# TEXT BLOCK:
^^^^^^^^
Polybench® Reference
This operator will create a buffer or vector from the input values using a circular buffer

Circular Trigger Buffer

Overview

This operator copies input values into a circular buffer, which has the length specified in the property BufferLength. Samples are copied to the buffer continuously. After BufferLength samples, the oldest samples are shifted out. This way, on every trigger, the buffer will contain the most recent BufferLength samples.

The buffer will be placed at the output, as soon as a trigger pulse is read on the trigger input. A trigger is a pseudo-boolean signal that rizes from around 0 to around 1 (see this: "Pseudo-booleans and triggers").

Operator ports

Input S_in: Floating point values

Input S_trigger: Floating point values

Output V_out: Floating point value buffers

Properties

Find more information about changing properties here: "Properties Viewer"

BufferLength
type: Integer value
The length of the outgoing buffer


VectorOutput
type: True or False
Determine if the output buffers are just data buffers (false), or mathematical vectors (true).
Select one of those presets:
True or False
True may also be read like 'yes' and false like 'no'

Many operators in Polybench can be used for data buffers as well as for mathematical vectors (describing points in a multi-demensional space). Some of the operators behave differently for buffers and vectors, therefore if you intend to do vector calculation, it is important to set this property.

Caption
type: Word or phrase
The name of the object in the project. This name must not contain '.', '$' nor '@' characters.

For more information about the rules and usage of the Caption property, please refer to "Caption property - background and usage".

Documentation
type: See description
Optional documentation of this object. If this object is an operator, the Documentation text is displayed below the operator symbol.

Details

Basic working of a circular buffer

A circular buffer is a storage for samples with the property that only the BufferLength last samples are stored. If a new samples is put into the buffer, then the oldest sample is removed, so that the total number of samples always stays BufferLength.
^^^^^^^^
# SOURCE MATERIAL:
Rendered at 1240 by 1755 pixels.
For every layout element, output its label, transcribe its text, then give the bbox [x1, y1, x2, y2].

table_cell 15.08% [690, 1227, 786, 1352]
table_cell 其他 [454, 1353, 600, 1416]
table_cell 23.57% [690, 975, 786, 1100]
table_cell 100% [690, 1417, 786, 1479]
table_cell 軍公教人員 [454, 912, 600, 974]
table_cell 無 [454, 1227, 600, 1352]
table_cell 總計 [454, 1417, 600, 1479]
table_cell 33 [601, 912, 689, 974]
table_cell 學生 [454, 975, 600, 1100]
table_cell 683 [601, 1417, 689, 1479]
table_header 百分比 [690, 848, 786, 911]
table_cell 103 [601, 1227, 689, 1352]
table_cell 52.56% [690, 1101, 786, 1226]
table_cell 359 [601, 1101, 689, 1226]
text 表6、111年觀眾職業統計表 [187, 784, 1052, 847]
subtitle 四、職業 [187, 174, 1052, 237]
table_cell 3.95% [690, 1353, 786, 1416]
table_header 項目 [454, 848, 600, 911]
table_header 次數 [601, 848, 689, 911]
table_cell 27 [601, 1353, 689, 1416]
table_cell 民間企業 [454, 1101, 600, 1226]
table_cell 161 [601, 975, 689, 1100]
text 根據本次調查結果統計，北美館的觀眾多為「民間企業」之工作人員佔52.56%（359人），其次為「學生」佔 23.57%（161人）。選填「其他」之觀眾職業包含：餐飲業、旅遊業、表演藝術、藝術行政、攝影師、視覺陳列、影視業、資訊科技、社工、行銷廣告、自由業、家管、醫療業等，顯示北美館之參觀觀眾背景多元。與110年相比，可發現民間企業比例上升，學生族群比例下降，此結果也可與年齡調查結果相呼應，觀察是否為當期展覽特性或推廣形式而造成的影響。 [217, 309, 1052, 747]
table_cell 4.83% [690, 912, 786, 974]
^^^^^^^^
# WORK TASK:
Extend the Circular Trigger Buffer reference page, picking up after its last sentence. You won't need the items at all.

# WRITTEN ANSWER:
The contents of the buffer can be depicted like in the next table. The left column shows the steps, and the right column the identifiers of the samples in the buffer:
 
N | buffer
--------------
1 | 0 0 0 1
2 | 0 0 1 2
3 | 0 1 2 3
4 | 1 2 3 4
5 | 2 3 4 5
6 | 3 4 5 6
7 | 4 5 6 7
8 | 5 6 7 8
9 | 6 7 8 9
etc.


Properties of the buffer

The circular buffer will be of length BufferLength and will have an irregular sample rate, because the triggers come at irregular moments in time.

The trigger input accepts only one channel, because a trigger works for all channels equally. It is not possible to trigger separate channels.

In the starting-up phase, where the buffer does not yet contain samples to fill the complete buffer, the empty spaces are filled with samples that have all values set to 0.

Schematic explanation of the buffer's working


The left rectangle shows 9 floating point samples and 3 trigger samples that arrive at the input of the Circular Trigger Buffer operator. The Circular Trigger Buffer is set up to put out buffers with 3 fields. The first trigger causes sample 1,2 and 3 to be copied to a buffer sample, shown in the right rectangle. The second trigger copies the continuing buffer to the output. Because the trigger came in less than 3 samples, this buffer overlaps and sample 3 is reused in the second buffer. The third trigger again copies the continuing buffer to the output, but because the trigger came later than 3 samples, sample 6 was already overwritten by sample 9, so that sample 6 is lost.

Buffers or vectors

In many cases this operator is used to create buffers of data for statistical purposes, but sometimes the buffers are interpreted as mathematical (complex) vectors, describing points in a multidimensional space. Those vectors use the same infrastructure as ordinary buffers, so there is almost no difference - except that some calculations are different for buffers and vectors.
See the VectorOutput property to control this behavior.

Operators that behave differently for buffers and vectors will have extra notes in the manual that describe the way they handle vectors.

Examples

Example: Circular Trigger Example
The Circular Trigger transforms streaming data into vectors linearly. When the last field of the vector is filled, the operator will return to the first field and start over again. At a trigger, the buffer is placed at the output. The output is constant, so it has no frequency.